**Testo di partenza**
Piccolo ma rischioso?

Un gruppo di ricercatori sostiene che i chip Rfid possono essere veicolo di virus.

Durante un incontro fra accademici che si è tenuto a Pisa, alcuni ricercatori olandesi hanno presentato una relazione con cui hanno sostenuto che è possibile infettare una piccola porzione della memoria di un chip Rfid. Lo riporta, con sufficiente enfasi, il New York Times.

Stando alle conclusioni a cui sono addivenuti i ricercatori del dipartimento di computer science della Vrije Universiteit di Amsterdam, dunque, anche il riconoscimento a radio frequenza non sarebbe esente dalle problematiche di sicurezza che riguardano tutto il resto dell’industria It.

Sinora si era ritenuto che non fosse possibile fare veicolo di infezioni i 128 caratteri di informazioni contenuti nei chip Rfid. Invece secondo gli olandesi anche i piccoli tag sono vulnerabili e possono contaminare i sistemi di tracciamento che li utilizzano.

Il team di ricerca ha elaborato anche delle contromisure per la protezione dei chip rfid dagli attacchi, pubblicando i resoconti sul sito rfidvirus.org.

Fa parte del gruppo di lavoro anche Andrew Tanenbaum, uno dei creatori di Minix, ovvero il sistema operativo basato su architettura microkernel poi divenuto open source.

Cosa importante: i ricercatori non hanno utilizzato software Rfid commerciale per arrivare a dimostrare la vulnerabilità dei chip e la trasmissibilità del malware ai sistemi di tracciamento, ma hanno creato repliche.

La vulnerabilità più comune riscontrata è quella del buffer overflow.

**Voci da una fonte di dati**
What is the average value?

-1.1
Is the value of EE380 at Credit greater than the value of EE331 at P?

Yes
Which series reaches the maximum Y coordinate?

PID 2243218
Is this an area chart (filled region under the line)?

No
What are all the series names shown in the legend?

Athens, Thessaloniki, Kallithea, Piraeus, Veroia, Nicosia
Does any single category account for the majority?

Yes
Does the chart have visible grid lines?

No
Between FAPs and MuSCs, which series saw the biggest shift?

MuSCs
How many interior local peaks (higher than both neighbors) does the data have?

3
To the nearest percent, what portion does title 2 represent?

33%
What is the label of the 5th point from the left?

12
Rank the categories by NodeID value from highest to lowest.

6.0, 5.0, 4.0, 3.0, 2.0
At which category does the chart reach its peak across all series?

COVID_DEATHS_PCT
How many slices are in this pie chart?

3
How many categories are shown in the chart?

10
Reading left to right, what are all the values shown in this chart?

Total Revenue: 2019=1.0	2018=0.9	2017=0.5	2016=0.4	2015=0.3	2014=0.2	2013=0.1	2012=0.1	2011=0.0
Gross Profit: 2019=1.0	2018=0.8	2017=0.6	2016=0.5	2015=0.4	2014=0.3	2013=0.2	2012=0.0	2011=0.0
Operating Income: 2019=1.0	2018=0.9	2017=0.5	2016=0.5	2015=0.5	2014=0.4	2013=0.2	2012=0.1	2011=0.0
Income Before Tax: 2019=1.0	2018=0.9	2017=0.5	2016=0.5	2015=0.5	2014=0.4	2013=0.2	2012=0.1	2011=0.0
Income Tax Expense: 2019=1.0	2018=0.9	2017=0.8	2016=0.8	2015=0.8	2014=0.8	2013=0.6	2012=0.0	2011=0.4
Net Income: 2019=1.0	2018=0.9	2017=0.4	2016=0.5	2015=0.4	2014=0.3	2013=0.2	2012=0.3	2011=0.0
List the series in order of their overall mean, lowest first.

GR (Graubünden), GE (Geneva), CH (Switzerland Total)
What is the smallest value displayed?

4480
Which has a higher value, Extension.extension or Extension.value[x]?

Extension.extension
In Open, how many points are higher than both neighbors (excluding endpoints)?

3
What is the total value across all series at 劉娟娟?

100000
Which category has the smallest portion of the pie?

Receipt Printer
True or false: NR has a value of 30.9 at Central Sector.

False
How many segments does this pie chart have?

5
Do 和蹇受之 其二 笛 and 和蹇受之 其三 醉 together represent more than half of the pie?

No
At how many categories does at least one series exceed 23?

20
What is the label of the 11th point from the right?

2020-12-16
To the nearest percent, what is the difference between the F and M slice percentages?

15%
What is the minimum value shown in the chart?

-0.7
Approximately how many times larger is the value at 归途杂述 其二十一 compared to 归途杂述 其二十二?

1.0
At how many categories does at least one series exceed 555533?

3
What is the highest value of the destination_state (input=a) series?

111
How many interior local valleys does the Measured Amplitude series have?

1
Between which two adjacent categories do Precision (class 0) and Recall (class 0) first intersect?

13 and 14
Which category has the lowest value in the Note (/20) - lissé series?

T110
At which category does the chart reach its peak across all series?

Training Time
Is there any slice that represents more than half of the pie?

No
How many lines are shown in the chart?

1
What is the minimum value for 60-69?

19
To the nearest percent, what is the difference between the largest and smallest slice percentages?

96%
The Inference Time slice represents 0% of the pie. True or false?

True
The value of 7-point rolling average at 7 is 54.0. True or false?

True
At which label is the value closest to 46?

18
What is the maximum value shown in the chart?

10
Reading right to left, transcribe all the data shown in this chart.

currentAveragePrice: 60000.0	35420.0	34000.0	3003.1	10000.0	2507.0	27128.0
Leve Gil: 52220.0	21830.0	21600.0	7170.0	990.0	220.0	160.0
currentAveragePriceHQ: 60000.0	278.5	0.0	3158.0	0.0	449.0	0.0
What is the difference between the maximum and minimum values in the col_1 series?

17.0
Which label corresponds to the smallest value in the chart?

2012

**Problema**
Secondo l'articolo sui chip Rfid, su quale sito il gruppo di ricerca ha pubblicato i resoconti sulle contromisure?

**Risposta all'esercizio**
Sul sito rfidvirus.org.